Als Ursache für den Preisanstieg machten Ölhändler den schwächelnden Dollarkurs aus sowie Produktionsausfälle in Venezuela, Nigeria und Kanada. Hinzu kamen neue Lagerdaten aus den USA und Meldungen über neue Waldbrände in Kanada. In Kanada sahen sich demnach einige Ölförderer gezwungen, aufgrund neuer Brandherde ihre Produktion wieder einzustellen. In den USA sind die Rohölbestände nach Zahlen vom Mittwoch zum dritten Mal in Folge gefallen. Die amerikanische Ölförderung stieg dagegen erstmals seit mehreren Wochen an.

Schon im Mai war Öl mit einem Durchschnittspreis von 47,74 Dollar je Barrel viel teurer als im Januar, als der Preis sogar unter 30 Dollar fiel. Das war der tiefste Stand seit einer Dekade. Seitdem ging es stetig aufwärts; allein von April auf Mai verteuerte sich Öl um mehr als zehn Prozent.

Von einem nachhaltigen Trend mögen die vorsichtigen Forscher vom Hamburgischen Weltwirtschaftsinstitut (HWWI) dennoch nicht sprechen. „Das waren zum Teil auch besondere Einflüsse“, sagt HWWI-Energieexperte Leon Leschus. So wüteten in Kanada wochenlang schwere Waldbrände und brachten die Ölförderung oder den Transport stellenweise zum Erliegen.

Die Verbraucher in Deutschland spüren den Preisanstieg an der Tankstelle oder beim Heizölkauf. Ölprodukte haben sich seit Januar verteuert, aber sie sind immer noch günstiger als vor einem Jahr. So kosten 100 Liter Heizöl in dieser Woche gut 52 Euro (bei Abnahme von 3000 Litern, inkl. MwSt).

Vor einem Jahr war die gleiche Menge elf Euro teurer. Ähnlich ist es beim Benzin: Der aktuelle Preis für einen Liter Super E10 beträgt im bundesdeutschen Durchschnitt ungefähr 1,32 Euro; vor einem Jahr waren es noch 1,44 Euro je Liter.

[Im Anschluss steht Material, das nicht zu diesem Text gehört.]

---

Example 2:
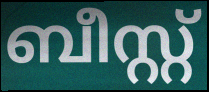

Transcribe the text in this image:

ബീസ്റ്റ്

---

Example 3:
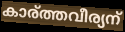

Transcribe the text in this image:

കാര്ത്തവീര്യന്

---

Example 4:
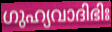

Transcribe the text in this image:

ഗുഹ്യവാദിഭിഃ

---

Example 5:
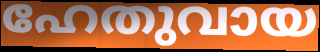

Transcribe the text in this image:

ഹേതുവായ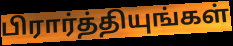
பிரார்த்தியுங்கள்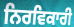
ਨਿਰਵਿਕਾਰੀ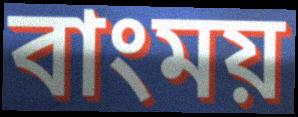
বাংময়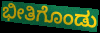
ಭೀತಿಗೊಂಡುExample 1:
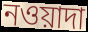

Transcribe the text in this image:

নওয়াদা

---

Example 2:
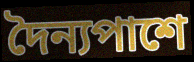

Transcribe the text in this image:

দৈন্যপাশে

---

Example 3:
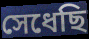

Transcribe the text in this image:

সেধেছি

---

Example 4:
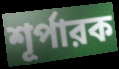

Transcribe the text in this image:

শূর্পারক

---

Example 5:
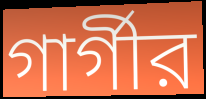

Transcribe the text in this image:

গার্গীর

Die Szenarien der Experten

„Niemand kann genau vorhersagen, wie die Preise in einigen Wochen zum Sommerferienstart sein werden“, sagt Alexander von Gersdorff vom Mineralölwirtschaftsverband (MWV) in Berlin. „Im langjährigen Durchschnitt befinden sich die Preise weiterhin auf vergleichsweise niedrigem Niveau.“ Auch während der Ferien könnten die Preise sinken. „Der globale Benzin- und Dieselmarkt richtet sich nicht nach den Urlaubszeiten einiger deutscher Bundesländer, sondern nach den weltweiten Angebots- und Nachfragebedingungen auf der Produktmärkten.“

Doch wie geht es weiter auf dem Ölmarkt? Die Gemeinde der Experten ist gespalten. Die einen verweisen auf diverse Risiken: In Nigeria wurde die Ölförderung wegen Unruhen zurückgefahren und die Förderleistung erreichte den niedrigsten Stand seit 22 Jahren. Venezuela versinkt in wirtschaftlichem Chaos und schafft es nicht mehr, sein Öl aus dem Boden zu holen.

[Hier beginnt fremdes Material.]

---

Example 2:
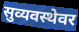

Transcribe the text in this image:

सुव्यवस्थेवर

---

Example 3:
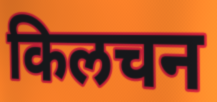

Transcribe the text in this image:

किलचन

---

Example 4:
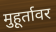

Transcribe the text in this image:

मुहूर्तावर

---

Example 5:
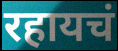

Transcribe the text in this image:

Und die Ölförderer in den USA ziehen sich nach und nach zurück, weil sie mit weit höheren Preisen kalkuliert hatten und finanziell nicht mehr durchhalten. Dazu komme eine wieder steigende Ölnachfrage aus China.

Auf der anderen Seite steht das Lager der Ökonomen, die damit rechnen, dass sich die Ölpreise wieder zurückbilden. Sie verweisen auf die Förderung aus dem Iran nach dem Ende der Sanktionen. Das bringt allein zusätzliche 3,7 Millionen Barrel pro Tag zusätzlich auf der Angebotsseite. Zudem bleibt die Opec bei ihrer teuren Strategie, die Förderung nicht zu drosseln, sondern die Wettbewerber über den Preis niederzukonkurrieren. Damit bleibt tendenziell das Überangebot auf dem Weltmarkt bestehen.

„Es gibt noch eine dritte Möglichkeit: Dass sich der Ölpreis noch einige Zeit ungefähr auf dem aktuellen Niveau hält“, sagt HWWI-Forscher Leschus. Er glaubt: Der Ölpreis ist durch die Ölförderung der USA quasi gedeckelt. Sobald der Preis steigt, weiten die US-Förderer ihre Produktion aus - und dämpfen so den Preis wieder. So halten die USA den Ölpreis dauerhaft im Zaum.